About this task
Verbatim copy without images: repeat the records in full.

Dataset excerpts
******

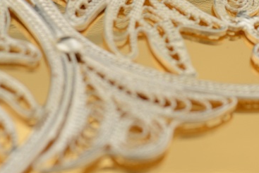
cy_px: -31
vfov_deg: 4.8
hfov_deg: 7.1
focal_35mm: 286
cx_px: 309
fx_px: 2058
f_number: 14
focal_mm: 105
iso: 100
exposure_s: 1/125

******

Answer box
cy_px: -31
vfov_deg: 4.8
hfov_deg: 7.1
focal_35mm: 286
cx_px: 309
fx_px: 2058
f_number: 14
focal_mm: 105
iso: 100
exposure_s: 1/125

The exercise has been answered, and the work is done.